The Nationals missed out on Prince Fielder when the Tigers swooped in at the last minute to offer a 9 year $214 million dollar contract. That doesn’t mean the off-season is over and it certainly doesn’t mean Mike Rizzo is done trying to improve the Nats. Since the Nats failed to strengthen a weakness they have concentrated this off-season on strengthening their strength. The Nationals pitching staff last season allowed 3.99 runs a game which was seventh best in the NL, and had the sixth best ERA in the league at 3.58.
Breaking that down further the Nationals starters had an ERA of 3.80 and the relievers an ERA of 3.20. The National League average is an ERA of 3.94 for starters and 3.59 for relievers. As a whole the Nationals starters were 0.14 runs per nine innings better than league average and the relievers 0.39 runs per nine innings better. The entire Nationals pitching staff was above average in 2011, but the bullpen was the strength of the Nationals pitching staff.

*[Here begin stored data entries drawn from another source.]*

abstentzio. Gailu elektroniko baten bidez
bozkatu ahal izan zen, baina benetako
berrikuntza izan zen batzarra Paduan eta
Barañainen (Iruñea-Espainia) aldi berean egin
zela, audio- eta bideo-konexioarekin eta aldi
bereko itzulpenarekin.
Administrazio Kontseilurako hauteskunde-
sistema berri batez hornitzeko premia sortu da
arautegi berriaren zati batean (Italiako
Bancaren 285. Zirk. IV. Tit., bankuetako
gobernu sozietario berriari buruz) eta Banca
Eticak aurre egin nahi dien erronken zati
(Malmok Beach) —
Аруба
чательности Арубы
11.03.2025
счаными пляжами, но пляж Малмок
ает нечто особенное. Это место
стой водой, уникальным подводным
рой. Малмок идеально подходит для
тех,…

The addition of Lidge is important as it adds depth to what already appeared to be a deep bullpen. If Lidge can remain healthy he adds yet another weapon to a Nationals bullpen that was already full of lethal pitchers. In trying to understand what this means for the depth of the Nationals bullpen it is fun to look at the best case and the worst case scenarios.

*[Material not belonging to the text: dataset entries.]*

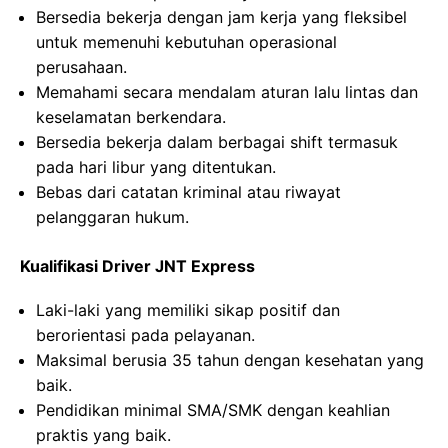
Bersedia bekerja dengan jam kerja yang fleksibel
untuk memenuhi kebutuhan operasional
perusahaan.
Memahami secara mendalam aturan lalu lintas dan
keselamatan berkendara.
Bersedia bekerja dalam berbagai shift termasuk
pada hari libur yang ditentukan.
Bebas dari catatan kriminal atau riwayat
pelanggaran hukum.
Kualifikasi Driver JNT Express
Laki-laki yang memiliki sikap positif dan
berorientasi pada pelayanan.
Maksimal berusia 35 tahun dengan kesehatan yang
baik.
Pendidikan minimal SMA/SMK dengan keahlian
praktis yang baik.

If everything works out perfectly then Storen and Clippard won’t miss a beat from last season, Henry Rodriguez will memorize the location of the strike zone, Brad Lidge will stay healthy and pitch like good Brad Lidge, and Sean Burnett will return to 2010 form. The worst case scenario is Storen and Clippard regress badly, Henry Rodriguez decides that every pitch should hit the bull, Brad Lidge can’t get healthy, and the real Sean Burnett was 2011 Burnett.

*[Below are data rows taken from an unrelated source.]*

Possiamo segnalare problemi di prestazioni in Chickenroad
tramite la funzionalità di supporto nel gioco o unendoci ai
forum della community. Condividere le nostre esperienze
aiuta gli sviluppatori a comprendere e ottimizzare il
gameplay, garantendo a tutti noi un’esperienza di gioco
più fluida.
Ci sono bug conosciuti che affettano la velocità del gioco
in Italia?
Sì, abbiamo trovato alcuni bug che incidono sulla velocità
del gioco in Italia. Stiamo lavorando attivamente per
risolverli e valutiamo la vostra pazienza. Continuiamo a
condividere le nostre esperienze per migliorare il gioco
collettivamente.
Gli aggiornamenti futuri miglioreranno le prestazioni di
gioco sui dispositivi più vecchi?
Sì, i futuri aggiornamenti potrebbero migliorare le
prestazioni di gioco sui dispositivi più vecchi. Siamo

As with anything the truth is going to manifest itself somewhere in the middle. Not everything is going to go right and not everything is going to go wrong, but just looking at the two scenarios the best case seems closer to reality. In order for the best case to play out all that has to happen is for guys to be themselves. This best case scenario is a lot different than when Mike Rizzo took over in 2009 and the best case was that maybe the Nats find a closer out of the ragtag bunch Bowden assembled.
From the instant Mike Rizzo took over he has done a good job of improving the Nats bullpen. What was once the biggest weakness of the team is now one of its greatest strengths. Combining the improved bullpen with the health of Stephen Strasburg and Chein-Ming Wang and the addition of Gio Gonzalez the Nationals pitching staff might be one of the best in the game in 2012.
The improvement to the starting pitching when combined with the addition of Lidge should help the Nats bullpen to cut down on their league leading 28 blown saves. One of the issues the Nats faced in 2011 was starters not going deep enough into the game. With a top three of Strasburg, Zimmermann, and Gonzalez that should not be as much of a problem.
What will still be an issue is that the Nationals bullpen may very well still be protecting small leads. It is easier to blow a lead of only one or two runs than it is a lead that is greater. The Nats offense as currently constructed should be better than 2011 if LaRoche and Zimmerman can stay healthy and Werth and Desmond can build off their strong second halves, but that isn’t enough to make the Nats offense anything better than mediocre.
The Nats still have work to do to get the team ready for Opening Day and while this is already the best roster the Nats will put out on the field since they have been in DC it might not be enough to contend. 2012 should be a very fun year for Nats fans but true contention may not arrive until a certain big left handed bat arrives in and is fully acclimated to the major leagues.